In His Own Words: Daryl Impey Previews GP Ouest FranceThu 29 Aug 2013
ORICA-GreenEDGE will line up for the GP Ouest France on Sunday in the small Breton village of Plouay. On the start line for the team will be former 2010 Plouay winner, Matthew Goss. Joining Goss will be a strong squad who will toe the line to vie for the coveted and valuable World Tour points up for grabs.
Due to late season injuries and visa issues, which necessitated a reshuffling of rosters, the team will be sending seven riders instead of the typical eight. Daryl Impey, one of several options for the team to claim a result come Sunday, tells us in his own words about the one day French race.
Two hundred guys will line up in Plouay for this World Tour race. We’ll do nine laps of a 27km circuit that is a bit lumpy. The climbs themselves are nothing too difficult, but the length of the race itself will be a good test on the legs.
This race is one for the sprinters but not the pure sprinters, although a number of different scenarios could play out. Plouay is more difficult than Vattenfall in that the hills are closer to the finish. This makes it more difficult for chase groups to rejoin the front of the race before the finale. For example, in Hamburg a small group of 30-40 would get over the climb together and then big groups would rejoin because there’s still a long way to go to the finish. That’s unlikely to happen here.
In Plouay, the rouleur or all-around type guy is best suited the course. A sprinter who can climb, like [Daniele] Bennati (Saxo-Tinkoff) or Edvald Boasson Hagen (Team Sky), will have the best chance on the day. Look at the riders who can handle this kind of distance and who still have good form coming from the Tour to do well.
For us, I think there will be a dual leadership role or maybe there will even be three of us who will be protected on race day. We definitely have a few cards to play. A guy like Gossy will probably be saved for the end. [Michael] Albasini has a good shot at a win, too. I’ll be the opportunist. If I find myself in a group with 40 guys without any sprinters near the end, I quite fancy my chances.
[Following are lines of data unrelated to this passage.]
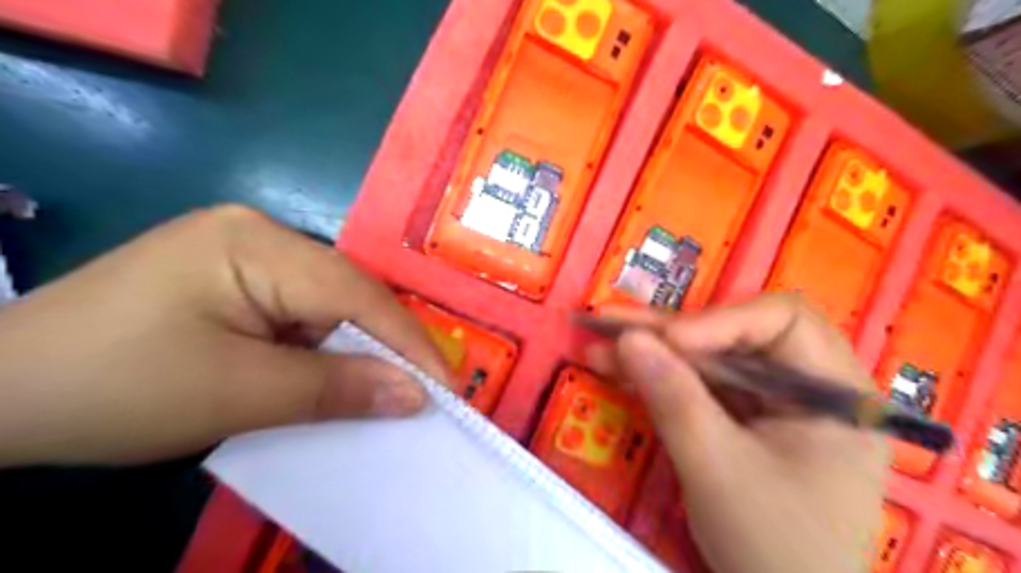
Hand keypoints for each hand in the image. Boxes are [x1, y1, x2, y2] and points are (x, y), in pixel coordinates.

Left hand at [1, 207, 447, 465]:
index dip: (407, 341)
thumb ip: (334, 390)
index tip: (446, 386)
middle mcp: (262, 235)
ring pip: (331, 306)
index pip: (356, 293)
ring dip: (356, 351)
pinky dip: (325, 350)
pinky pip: (305, 314)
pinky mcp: (240, 280)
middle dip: (385, 347)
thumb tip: (415, 395)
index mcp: (257, 243)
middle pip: (348, 294)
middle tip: (421, 393)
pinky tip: (333, 376)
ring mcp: (250, 255)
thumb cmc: (112, 387)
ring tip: (385, 390)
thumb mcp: (235, 394)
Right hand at [591, 294, 885, 572]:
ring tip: (599, 347)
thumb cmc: (773, 546)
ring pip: (710, 360)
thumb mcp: (718, 469)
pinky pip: (701, 388)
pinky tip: (619, 374)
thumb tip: (627, 338)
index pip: (782, 321)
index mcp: (835, 392)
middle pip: (736, 336)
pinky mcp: (745, 421)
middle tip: (610, 324)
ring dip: (653, 355)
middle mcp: (808, 387)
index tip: (668, 341)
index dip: (720, 321)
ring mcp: (774, 404)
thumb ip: (673, 398)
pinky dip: (660, 381)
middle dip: (669, 333)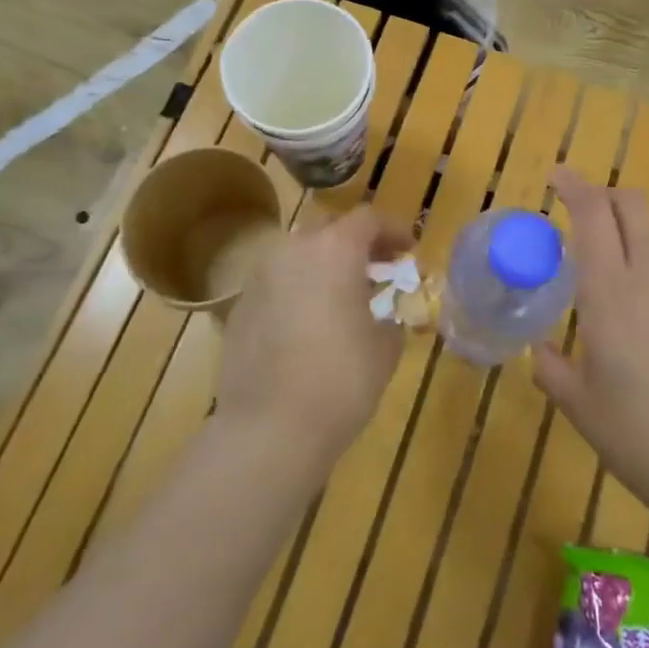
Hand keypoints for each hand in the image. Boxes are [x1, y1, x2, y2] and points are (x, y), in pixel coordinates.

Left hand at [215, 205, 412, 471]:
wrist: (269, 427)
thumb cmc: (341, 380)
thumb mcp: (384, 349)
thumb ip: (389, 320)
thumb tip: (385, 318)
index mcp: (335, 249)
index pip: (368, 219)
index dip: (392, 230)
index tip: (408, 249)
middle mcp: (293, 250)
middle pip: (329, 228)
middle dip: (355, 243)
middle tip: (377, 268)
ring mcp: (260, 277)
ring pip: (298, 254)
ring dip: (323, 265)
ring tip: (342, 296)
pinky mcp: (240, 306)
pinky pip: (277, 284)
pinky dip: (297, 290)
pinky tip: (308, 324)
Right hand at [533, 170, 648, 526]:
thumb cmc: (641, 436)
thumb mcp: (582, 407)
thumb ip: (553, 370)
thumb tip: (540, 351)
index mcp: (610, 292)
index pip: (595, 214)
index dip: (574, 186)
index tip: (556, 177)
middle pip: (634, 208)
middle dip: (605, 195)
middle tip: (579, 208)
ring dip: (627, 234)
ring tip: (601, 268)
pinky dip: (647, 273)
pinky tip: (637, 321)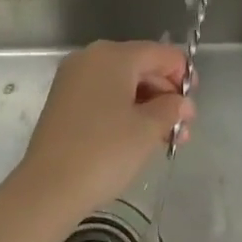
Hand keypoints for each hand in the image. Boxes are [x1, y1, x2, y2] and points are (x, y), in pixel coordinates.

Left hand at [18, 41, 191, 219]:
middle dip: (166, 95)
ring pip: (123, 84)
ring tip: (168, 140)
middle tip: (183, 129)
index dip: (183, 74)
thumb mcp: (147, 129)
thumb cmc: (105, 151)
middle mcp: (91, 58)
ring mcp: (74, 79)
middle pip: (141, 66)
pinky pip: (104, 96)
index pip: (160, 53)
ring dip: (148, 107)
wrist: (49, 188)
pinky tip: (139, 137)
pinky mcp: (64, 101)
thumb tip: (183, 103)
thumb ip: (171, 109)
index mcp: (114, 55)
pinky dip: (125, 111)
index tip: (193, 104)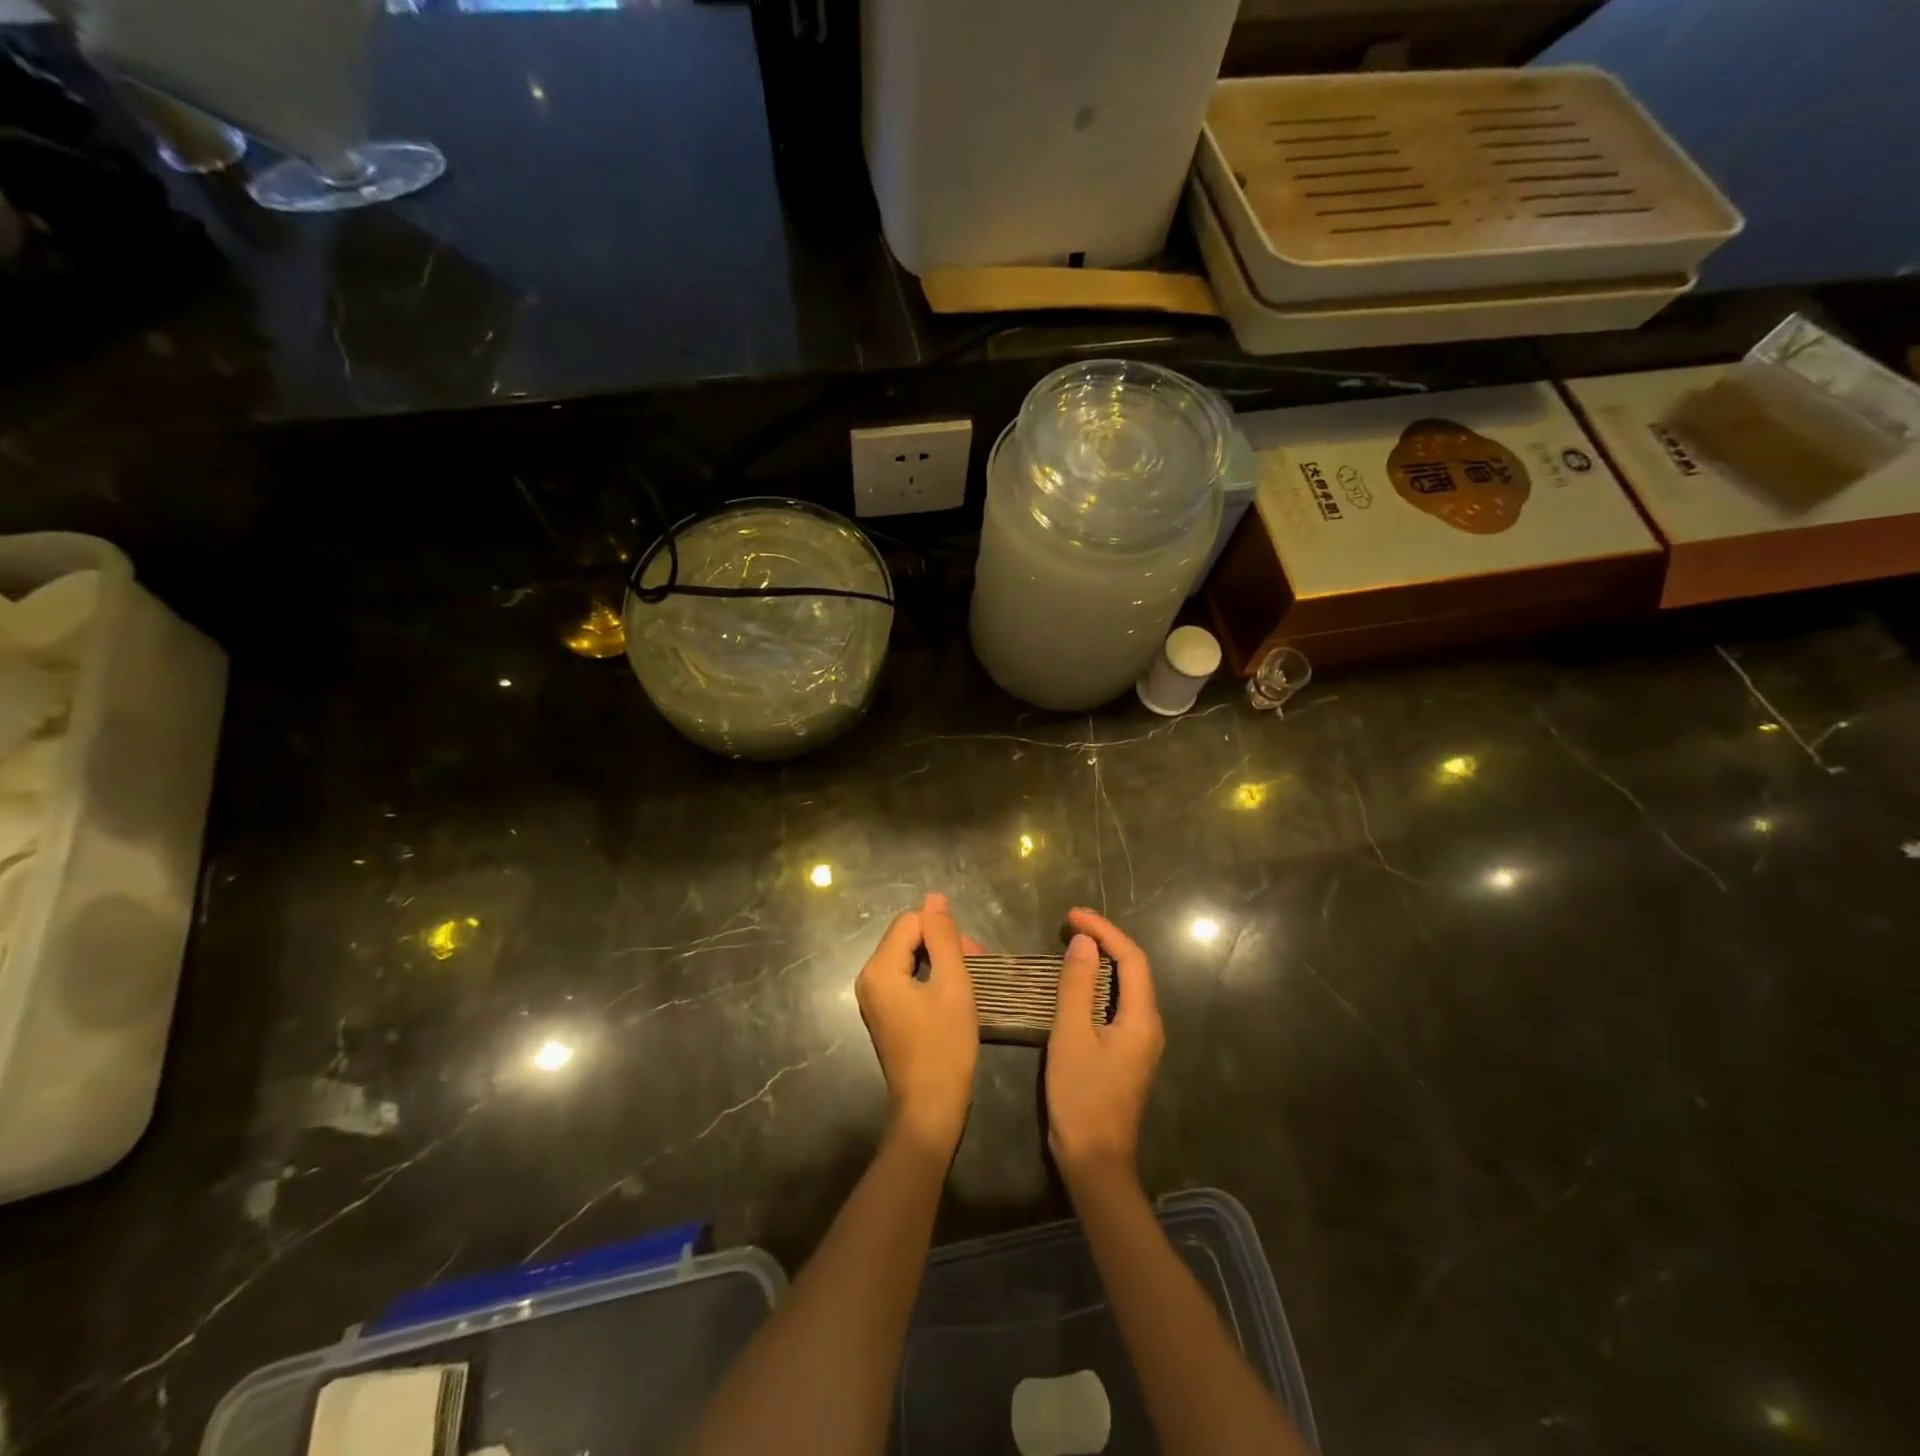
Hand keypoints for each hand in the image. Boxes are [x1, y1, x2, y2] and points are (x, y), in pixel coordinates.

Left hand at [855, 893, 980, 1155]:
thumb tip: (934, 897)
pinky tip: (952, 997)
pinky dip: (931, 979)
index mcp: (879, 968)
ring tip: (969, 983)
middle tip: (976, 969)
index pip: (912, 922)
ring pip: (910, 957)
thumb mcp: (953, 985)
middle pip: (908, 937)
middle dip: (943, 945)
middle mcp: (868, 978)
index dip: (944, 933)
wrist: (930, 1109)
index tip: (973, 958)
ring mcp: (874, 998)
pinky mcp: (884, 1013)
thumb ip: (944, 937)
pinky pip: (906, 979)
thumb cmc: (945, 1046)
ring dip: (940, 962)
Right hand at [1046, 907, 1163, 1186]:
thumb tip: (1083, 942)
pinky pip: (1118, 1004)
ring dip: (1102, 961)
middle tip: (1069, 925)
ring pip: (1126, 987)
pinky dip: (1099, 984)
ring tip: (1071, 944)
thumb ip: (1077, 985)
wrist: (1095, 1160)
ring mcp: (1141, 1041)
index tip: (1072, 915)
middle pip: (1134, 969)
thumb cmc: (1081, 1095)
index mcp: (1142, 1018)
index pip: (1131, 958)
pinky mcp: (1127, 1053)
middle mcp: (1150, 1025)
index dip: (1104, 930)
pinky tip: (1077, 984)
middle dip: (1104, 940)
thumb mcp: (1071, 1035)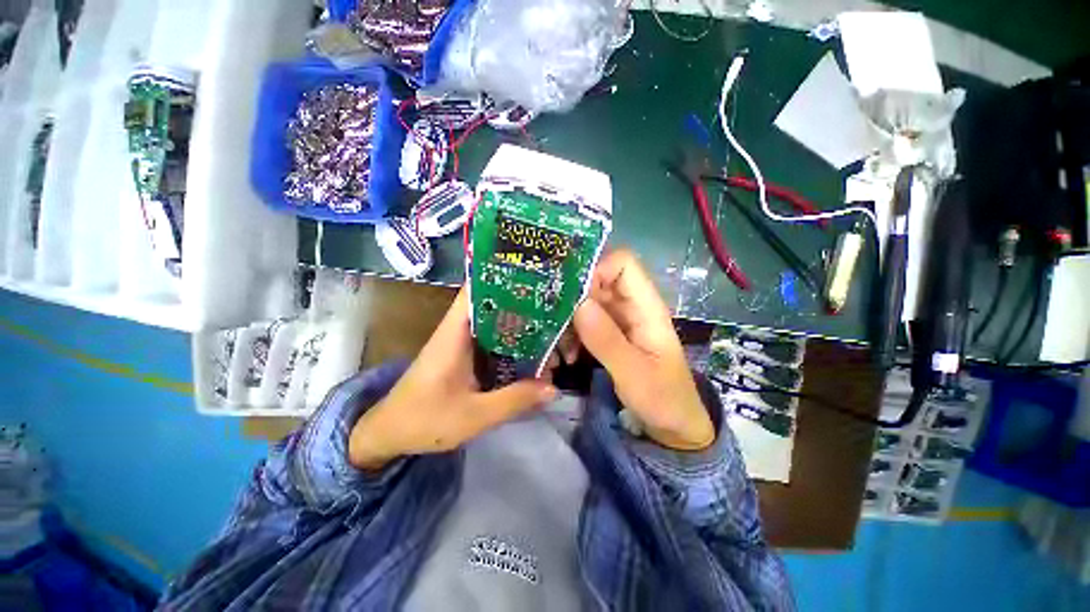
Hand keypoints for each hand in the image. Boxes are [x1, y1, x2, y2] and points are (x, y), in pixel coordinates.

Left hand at [348, 287, 556, 469]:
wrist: (389, 434)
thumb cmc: (425, 420)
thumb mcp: (474, 415)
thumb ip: (515, 400)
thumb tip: (553, 386)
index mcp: (455, 333)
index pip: (476, 290)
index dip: (503, 278)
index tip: (534, 278)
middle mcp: (458, 330)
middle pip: (492, 304)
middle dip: (522, 305)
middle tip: (554, 309)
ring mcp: (461, 342)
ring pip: (494, 323)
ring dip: (519, 326)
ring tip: (550, 330)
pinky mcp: (463, 355)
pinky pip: (492, 341)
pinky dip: (511, 343)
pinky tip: (530, 352)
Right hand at [572, 250, 713, 450]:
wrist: (673, 426)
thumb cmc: (663, 399)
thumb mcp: (634, 373)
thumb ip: (606, 340)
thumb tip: (579, 304)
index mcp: (646, 307)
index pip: (623, 264)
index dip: (597, 268)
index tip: (571, 294)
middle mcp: (632, 306)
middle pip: (599, 281)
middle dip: (573, 295)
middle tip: (550, 317)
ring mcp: (619, 320)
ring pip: (587, 301)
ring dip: (569, 318)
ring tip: (558, 344)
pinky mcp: (610, 334)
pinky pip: (585, 321)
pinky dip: (572, 333)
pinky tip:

The length of Plouay is similar to the World Championships road race, so it will be a good race for the Worlds guys to gauge how they’re going at this distance. The difficulty of Plouay will not match the World’s course, but with us racing multiple laps it will be good Worlds prep.
This will be an important race for me because it will probably be my last road race before Worlds. It’s my last real chance for a win this year in a road race. I’ll go all in for Plouay and then go home for a short break before meeting the team for team time trial training.
The first time I raced Plouay was as an amateur, and I was taken aback by the amazing support this area gives to cycling. There are so many fans, flags and caravans lining the routes.
The race is kind of in the middle of nowhere but all these people come out to watch the race. The circuit format of this race lends itself to big crowds. As a spectator, seeing the race come by several times is more exciting than a quick flash of the peloton in 30 seconds. I think it’s one of the nicest races for spectators to watch all season, and, as a rider, a tough day in the saddle is made a bit more enjoyable when we roll through a sea of noise.
The team is giving me quite a bit of freedom on Sunday. I’ll take the opportunity to go for the win if it’s there, but like every race we’ll race as a team. The goal of the team is to win - it doesn’t matter how or with who.